政府にとって重要なのは、現在の国民がその能力を望む限り活用できるよう状況を作り出し、その働きが、現在の国民による、より大きな果実を享受につながるとともに、将来の国民が享受できるものの量を決定する、未来の供給能力の増大や効率化にもつながるようにすることなのです。
MMTanukiと暗渠づたいおじさんの余談



「インフレ率を見ながら財政政策をコントロールする」みたいな表現は、本家MMTには怒られちゃうかも。本家MMTは、こういう政府が状況をみてやったりやらなかったりする「機動的・裁量的な財政政策」ってあんまり好きじゃないんだよね。

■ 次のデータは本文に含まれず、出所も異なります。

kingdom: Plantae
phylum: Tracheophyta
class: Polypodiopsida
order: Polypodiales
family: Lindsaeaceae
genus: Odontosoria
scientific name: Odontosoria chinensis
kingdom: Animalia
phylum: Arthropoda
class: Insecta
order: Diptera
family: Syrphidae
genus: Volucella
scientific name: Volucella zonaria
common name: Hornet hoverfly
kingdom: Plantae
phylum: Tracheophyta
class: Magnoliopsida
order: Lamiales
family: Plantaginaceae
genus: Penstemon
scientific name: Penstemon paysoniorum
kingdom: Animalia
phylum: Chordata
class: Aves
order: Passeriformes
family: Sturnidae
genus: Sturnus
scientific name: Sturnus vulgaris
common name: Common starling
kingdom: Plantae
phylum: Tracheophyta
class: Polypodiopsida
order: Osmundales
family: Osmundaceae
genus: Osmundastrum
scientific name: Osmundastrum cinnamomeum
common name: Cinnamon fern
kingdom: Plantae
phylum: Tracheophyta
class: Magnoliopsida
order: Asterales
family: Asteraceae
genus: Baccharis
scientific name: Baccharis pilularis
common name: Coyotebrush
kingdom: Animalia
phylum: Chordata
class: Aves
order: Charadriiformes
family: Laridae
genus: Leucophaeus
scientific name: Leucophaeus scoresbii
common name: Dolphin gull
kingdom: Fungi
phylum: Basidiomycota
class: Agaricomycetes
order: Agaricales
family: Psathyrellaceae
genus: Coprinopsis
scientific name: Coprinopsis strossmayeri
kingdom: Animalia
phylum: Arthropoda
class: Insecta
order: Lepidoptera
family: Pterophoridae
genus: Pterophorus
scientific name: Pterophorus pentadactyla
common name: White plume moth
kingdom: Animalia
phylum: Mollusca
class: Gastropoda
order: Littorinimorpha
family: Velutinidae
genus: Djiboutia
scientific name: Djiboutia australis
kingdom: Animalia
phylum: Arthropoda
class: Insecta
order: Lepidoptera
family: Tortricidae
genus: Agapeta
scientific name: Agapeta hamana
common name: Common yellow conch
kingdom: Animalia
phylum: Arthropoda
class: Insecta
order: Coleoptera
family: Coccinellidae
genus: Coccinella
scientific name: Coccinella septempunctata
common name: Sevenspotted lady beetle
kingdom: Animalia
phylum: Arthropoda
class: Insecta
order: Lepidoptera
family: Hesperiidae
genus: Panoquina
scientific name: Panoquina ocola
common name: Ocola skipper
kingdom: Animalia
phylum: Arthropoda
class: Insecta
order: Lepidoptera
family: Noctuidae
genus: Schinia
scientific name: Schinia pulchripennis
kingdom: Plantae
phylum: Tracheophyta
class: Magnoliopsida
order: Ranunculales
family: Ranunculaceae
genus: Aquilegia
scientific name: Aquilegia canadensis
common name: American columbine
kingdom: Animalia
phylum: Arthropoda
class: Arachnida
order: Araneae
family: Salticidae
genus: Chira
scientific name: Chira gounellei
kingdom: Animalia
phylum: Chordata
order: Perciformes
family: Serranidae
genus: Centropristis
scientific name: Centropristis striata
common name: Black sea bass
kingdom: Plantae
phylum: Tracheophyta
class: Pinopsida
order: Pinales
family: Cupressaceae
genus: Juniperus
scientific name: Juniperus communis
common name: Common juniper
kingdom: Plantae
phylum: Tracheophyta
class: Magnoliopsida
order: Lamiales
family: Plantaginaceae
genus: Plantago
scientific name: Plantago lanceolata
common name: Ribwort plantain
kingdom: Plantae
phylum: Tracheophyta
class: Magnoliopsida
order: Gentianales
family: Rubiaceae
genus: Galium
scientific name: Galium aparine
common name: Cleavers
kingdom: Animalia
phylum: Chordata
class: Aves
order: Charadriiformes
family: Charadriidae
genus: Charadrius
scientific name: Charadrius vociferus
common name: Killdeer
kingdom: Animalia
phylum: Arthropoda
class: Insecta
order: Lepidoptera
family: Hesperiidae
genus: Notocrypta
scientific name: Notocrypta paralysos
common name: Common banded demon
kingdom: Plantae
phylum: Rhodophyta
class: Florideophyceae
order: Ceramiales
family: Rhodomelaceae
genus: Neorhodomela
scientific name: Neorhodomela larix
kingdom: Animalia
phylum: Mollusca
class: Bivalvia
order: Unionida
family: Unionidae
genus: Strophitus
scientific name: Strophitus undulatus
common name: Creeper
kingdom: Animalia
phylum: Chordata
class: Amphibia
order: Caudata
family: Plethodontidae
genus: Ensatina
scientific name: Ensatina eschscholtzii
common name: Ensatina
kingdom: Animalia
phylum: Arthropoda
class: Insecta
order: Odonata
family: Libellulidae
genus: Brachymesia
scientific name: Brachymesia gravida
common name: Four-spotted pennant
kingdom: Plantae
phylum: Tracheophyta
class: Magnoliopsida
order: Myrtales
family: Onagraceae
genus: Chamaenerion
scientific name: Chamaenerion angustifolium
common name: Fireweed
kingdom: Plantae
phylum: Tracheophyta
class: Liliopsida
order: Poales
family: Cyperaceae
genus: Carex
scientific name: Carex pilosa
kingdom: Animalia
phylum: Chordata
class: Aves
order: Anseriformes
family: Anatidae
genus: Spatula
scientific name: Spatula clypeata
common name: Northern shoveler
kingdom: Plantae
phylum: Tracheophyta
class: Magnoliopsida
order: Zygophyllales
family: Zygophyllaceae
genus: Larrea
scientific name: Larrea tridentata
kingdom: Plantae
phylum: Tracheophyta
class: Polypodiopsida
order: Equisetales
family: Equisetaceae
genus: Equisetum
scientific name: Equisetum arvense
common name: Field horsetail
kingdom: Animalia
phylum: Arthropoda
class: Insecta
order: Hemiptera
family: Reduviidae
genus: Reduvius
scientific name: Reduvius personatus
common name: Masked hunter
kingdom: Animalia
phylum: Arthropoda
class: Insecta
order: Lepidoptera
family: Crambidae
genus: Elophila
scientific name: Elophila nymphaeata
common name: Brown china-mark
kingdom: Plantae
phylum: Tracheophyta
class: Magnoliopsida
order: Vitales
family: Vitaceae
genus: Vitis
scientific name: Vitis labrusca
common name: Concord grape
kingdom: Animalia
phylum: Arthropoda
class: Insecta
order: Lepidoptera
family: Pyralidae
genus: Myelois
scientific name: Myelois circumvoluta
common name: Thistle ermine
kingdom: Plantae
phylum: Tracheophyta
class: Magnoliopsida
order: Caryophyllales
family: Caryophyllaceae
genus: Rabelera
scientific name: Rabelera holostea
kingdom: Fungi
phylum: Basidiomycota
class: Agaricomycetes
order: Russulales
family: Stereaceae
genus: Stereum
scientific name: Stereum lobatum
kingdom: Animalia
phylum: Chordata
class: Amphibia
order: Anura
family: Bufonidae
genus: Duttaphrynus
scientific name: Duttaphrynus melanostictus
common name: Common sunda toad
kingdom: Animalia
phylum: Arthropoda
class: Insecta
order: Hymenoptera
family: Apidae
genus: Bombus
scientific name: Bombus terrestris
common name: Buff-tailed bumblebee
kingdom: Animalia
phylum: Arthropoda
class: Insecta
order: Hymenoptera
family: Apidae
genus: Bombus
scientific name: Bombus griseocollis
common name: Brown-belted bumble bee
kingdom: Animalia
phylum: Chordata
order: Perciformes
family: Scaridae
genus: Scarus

本家MMTは「インフレを引き起こさずに完全雇用を実現する」という目標を立てていて、その最良の方法は、働きたい人全員を政府が最低賃金で雇用していくJGP(就業保証プログラム)だと言っているからね。政府がいろいろな状況を見ながら機動的にやったりやらなかったりする財政政策だと、どこかでボトルネックが生じて、完全雇用を実現するまえにインフレが起きてしまうと考えているらしいね。



そうそう。あと、裁量的な支出は、利権政治みたいな感じで、恩恵が一部のすでに豊かな人々に偏ったり、あるいは局所的なバブルを発生させたりといったことにも本家のMMTは警戒的だよ。だから「インフレ率を見ながら政府が裁量的・機動的に財政政策をコントロールする」というのは、本家MMTというより、MMTに影響された人たちの主張と言った方がいいかも。でも、日本でもこういう人の方が、JGPを主張する本家MMT的な人よりも多いんだよね。



ただし、本家MMTの人たちも、グリーン・ニューディールとかには好意的だと思うから、裁量的な財政政策を完全否定して、JGP一本というわけではないよね。とりあえず言えるのは、MMTは現代のお金の現実を説明する「説明的・記述的」な部分にはかなりのコンセンサスがあるけれど、その上に乗っける「処方箋的」な部分、つまり、政策目標と政策手段に関しては、いろいろな立場があるということくらいかな。